** Text follows **

# Sears, Roebuck Lathe



## Rod Builder (May 26, 2011)

Hello all,

This is my first post on this site.
In a short introduction of myself, I am a custom fly rod builder in East TN. I recently bought a Sears, Roebuck Lathe/Router at an auction as part of a drill press bid. It has no paperwork and may be missing parts. The model # is 720-25250. It appears to be craft lathe for a router, I think.
If I can get a book or some literature on what it is supposed to have/do I could possibly make it a portable lathe to visit my customers for any modifications needed on their rods.
Any help with a direction to go with this would be greatly appreciated.
Thanks and looking forward to communicating with you!

Rod Builder


----------



## bobj3 (Jan 17, 2006)

Hi Brent

Here's the manual

http://www.routerforums.com/craftsman/24394-craftsman-router-crafter-720-25250-720-25251-a.html

====



Rod Builder said:


> Hello all,
> 
> This is my first post on this site.

** End of Text **
** Given data follows **

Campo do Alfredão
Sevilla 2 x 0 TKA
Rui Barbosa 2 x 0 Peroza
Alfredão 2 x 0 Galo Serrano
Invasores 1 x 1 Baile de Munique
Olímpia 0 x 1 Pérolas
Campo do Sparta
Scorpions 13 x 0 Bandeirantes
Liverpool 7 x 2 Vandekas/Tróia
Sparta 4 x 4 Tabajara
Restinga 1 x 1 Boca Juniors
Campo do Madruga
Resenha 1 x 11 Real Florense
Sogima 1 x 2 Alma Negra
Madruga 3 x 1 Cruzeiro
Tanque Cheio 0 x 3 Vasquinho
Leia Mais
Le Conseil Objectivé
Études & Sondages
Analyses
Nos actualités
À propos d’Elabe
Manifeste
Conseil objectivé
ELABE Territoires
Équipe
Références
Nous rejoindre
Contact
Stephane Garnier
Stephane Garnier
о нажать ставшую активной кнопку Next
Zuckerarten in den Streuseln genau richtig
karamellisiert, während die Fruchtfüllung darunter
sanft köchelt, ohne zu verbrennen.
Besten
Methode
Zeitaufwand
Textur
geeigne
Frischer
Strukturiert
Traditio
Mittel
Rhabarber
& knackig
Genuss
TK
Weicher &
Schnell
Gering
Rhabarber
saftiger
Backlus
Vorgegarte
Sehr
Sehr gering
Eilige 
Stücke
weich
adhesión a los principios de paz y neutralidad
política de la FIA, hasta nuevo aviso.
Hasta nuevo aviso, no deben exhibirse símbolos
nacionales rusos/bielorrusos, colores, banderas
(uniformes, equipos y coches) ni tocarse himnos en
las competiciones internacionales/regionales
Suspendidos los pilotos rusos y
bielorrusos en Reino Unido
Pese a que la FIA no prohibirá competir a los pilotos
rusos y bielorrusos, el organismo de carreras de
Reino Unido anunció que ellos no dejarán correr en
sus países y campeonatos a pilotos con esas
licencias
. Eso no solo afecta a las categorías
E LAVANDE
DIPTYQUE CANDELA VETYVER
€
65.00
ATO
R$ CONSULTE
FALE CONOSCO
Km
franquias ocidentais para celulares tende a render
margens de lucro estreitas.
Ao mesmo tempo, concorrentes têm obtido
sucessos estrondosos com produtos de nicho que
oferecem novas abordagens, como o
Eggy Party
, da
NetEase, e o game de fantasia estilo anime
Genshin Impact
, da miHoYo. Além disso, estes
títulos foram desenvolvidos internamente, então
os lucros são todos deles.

** End of Given data **

## What you will do
a: From the first post of the Sears, Roebuck lathe thread, list every detail the writer gives about the lathe: how it was obtained, its condition, and what it seems to be.
b: Answer these questions about the Sears, Roebuck lathe thread:
(i) Where does the first poster build custom fly rods?
(ii) What does bobj3 say the linked page is?
(iii) What date is shown on bobj3's reply?
c: Write the next part of the Sears, Roebuck lathe forum thread, starting after its final line.

## Results by task
a:
- Bought at an auction
- Came as part of a drill press bid
- Has no paperwork
- May be missing parts
- Model number 720-25250
- Appears to be a craft lathe for a router

b:
(i) East TN
(ii) The manual
(iii) Jan 17, 2006

c:
> In a short introduction of myself, I am a custom fly rod builder in East TN. I recently bought a Sears, Roebuck Lathe/Router at an auction as part of a drill press bid. It has no paperwork and may be missing parts. The model # is 720-25250. It appears to be craft lathe for a router, I think.
> ...


----------



## Rod Builder (May 26, 2011)

*Thanks*

Thanks bobj3 for the manual. It is very much appreciated. Maybe I can figure out what to do with this thing now!


----------



## bobj3 (Jan 17, 2006)

You're Welcome Rod

The manual just the tip of the ice burg , the lathe can do many more jobs ,like make hex stock..etc.


========



Rod Builder said:


> Thanks bobj3 for the manual. It is very much appreciated. Maybe I can figure out what to do with this thing now!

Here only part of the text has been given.